* BEGIN *

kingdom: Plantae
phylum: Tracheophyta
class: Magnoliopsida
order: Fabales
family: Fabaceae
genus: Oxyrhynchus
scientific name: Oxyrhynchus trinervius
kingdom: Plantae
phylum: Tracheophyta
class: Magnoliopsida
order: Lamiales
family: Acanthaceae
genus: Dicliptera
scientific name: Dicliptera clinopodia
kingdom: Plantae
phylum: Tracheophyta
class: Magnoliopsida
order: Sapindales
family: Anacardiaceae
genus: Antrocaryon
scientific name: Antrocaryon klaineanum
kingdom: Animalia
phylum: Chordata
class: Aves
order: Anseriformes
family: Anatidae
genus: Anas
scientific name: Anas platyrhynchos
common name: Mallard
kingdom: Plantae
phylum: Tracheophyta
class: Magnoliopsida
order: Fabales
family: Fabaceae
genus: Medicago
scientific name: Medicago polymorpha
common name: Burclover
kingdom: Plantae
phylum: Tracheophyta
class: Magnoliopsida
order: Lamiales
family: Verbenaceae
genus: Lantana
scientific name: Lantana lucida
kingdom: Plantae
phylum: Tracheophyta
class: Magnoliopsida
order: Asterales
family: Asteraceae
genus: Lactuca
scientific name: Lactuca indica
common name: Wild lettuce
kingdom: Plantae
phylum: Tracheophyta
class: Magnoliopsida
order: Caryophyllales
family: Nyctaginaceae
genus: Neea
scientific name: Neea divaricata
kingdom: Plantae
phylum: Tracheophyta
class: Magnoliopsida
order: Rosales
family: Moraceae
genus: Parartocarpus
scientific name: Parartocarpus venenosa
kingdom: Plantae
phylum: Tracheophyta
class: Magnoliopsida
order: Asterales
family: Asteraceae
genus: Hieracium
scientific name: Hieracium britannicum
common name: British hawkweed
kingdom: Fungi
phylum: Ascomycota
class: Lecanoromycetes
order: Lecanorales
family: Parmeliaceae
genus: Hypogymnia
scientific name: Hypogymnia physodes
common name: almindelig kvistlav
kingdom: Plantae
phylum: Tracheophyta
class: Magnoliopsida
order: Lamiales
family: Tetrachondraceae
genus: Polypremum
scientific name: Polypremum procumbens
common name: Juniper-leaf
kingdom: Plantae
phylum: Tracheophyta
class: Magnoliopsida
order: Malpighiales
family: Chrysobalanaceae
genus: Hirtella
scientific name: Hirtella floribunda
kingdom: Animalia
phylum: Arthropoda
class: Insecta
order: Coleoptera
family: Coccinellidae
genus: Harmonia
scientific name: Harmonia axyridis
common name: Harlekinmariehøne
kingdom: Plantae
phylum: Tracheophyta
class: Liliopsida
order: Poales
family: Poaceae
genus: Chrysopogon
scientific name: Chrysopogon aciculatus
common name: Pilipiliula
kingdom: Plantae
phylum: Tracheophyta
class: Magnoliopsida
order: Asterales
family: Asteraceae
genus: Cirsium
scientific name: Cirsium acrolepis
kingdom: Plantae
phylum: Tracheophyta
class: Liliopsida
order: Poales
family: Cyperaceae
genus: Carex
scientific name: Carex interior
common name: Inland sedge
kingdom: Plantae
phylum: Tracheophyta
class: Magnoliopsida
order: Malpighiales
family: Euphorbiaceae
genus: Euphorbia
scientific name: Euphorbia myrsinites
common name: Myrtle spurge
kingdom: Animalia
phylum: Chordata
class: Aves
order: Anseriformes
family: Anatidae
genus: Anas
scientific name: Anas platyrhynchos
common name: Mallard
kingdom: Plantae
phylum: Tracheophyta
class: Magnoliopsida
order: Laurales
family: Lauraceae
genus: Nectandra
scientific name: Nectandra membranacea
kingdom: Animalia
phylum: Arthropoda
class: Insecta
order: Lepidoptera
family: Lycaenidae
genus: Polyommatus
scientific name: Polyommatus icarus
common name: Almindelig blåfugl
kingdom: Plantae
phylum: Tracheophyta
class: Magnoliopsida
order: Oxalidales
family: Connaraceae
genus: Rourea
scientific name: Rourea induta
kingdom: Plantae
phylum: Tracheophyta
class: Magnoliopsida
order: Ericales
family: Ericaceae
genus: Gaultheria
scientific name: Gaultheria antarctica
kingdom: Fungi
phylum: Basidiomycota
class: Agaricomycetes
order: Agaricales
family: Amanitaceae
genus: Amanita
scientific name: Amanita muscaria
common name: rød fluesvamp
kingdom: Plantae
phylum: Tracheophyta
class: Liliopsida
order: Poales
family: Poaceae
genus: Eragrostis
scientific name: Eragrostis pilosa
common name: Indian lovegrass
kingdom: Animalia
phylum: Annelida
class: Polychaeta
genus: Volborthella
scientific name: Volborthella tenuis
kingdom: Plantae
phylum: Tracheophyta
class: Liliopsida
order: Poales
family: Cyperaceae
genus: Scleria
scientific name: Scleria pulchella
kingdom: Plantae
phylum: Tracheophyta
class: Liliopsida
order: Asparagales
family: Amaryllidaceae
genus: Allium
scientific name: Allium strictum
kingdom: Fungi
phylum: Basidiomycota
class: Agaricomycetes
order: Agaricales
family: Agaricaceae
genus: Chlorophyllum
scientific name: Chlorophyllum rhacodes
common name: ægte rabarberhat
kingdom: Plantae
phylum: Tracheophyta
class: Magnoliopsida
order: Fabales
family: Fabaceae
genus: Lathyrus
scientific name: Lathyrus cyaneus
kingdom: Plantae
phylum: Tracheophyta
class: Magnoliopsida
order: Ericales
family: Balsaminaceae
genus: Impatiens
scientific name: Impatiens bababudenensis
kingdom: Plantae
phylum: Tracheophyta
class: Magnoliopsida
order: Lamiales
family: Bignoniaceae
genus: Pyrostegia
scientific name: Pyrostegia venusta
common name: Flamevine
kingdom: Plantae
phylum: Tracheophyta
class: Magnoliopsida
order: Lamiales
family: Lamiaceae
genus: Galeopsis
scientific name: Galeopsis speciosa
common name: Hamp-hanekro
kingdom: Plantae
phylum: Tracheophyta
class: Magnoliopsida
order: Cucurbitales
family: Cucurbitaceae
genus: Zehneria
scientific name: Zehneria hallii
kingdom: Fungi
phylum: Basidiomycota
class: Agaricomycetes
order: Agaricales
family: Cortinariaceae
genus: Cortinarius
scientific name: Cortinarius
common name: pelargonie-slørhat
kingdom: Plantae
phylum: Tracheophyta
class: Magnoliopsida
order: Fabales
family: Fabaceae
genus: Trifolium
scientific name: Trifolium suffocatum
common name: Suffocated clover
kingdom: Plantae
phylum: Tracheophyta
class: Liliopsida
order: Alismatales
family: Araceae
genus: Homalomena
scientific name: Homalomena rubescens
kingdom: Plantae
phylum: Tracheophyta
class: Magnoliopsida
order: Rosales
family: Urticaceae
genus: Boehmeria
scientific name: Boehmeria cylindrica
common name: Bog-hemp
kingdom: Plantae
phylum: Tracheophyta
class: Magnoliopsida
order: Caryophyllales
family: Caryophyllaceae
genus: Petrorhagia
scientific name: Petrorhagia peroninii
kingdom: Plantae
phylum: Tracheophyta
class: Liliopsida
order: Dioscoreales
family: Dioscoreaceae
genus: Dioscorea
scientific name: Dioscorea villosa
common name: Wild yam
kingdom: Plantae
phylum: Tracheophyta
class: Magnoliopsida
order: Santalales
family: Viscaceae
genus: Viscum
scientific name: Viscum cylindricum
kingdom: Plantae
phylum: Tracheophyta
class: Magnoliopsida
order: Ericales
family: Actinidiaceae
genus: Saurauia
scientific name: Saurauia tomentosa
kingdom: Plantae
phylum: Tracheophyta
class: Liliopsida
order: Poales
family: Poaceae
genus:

* END *

▶ [What is being asked]
Starting at the line that contains "genus: Lactuca" and ending at the line that contains "family: Moraceae", lay out only those lines as a Markdown table with the columns Row and Line, numbering each row and omitting blank lines.

▶ [Response to the exercise]
| Row | Line |
|---|---|
| 1 | genus: Lactuca |
| 2 | scientific name: Lactuca indica |
| 3 | common name: Wild lettuce |
| 4 | kingdom: Plantae |
| 5 | phylum: Tracheophyta |
| 6 | class: Magnoliopsida |
| 7 | order: Caryophyllales |
| 8 | family: Nyctaginaceae |
| 9 | genus: Neea |
| 10 | scientific name: Neea divaricata |
| 11 | kingdom: Plantae |
| 12 | phylum: Tracheophyta |
| 13 | class: Magnoliopsida |
| 14 | order: Rosales |
| 15 | family: Moraceae |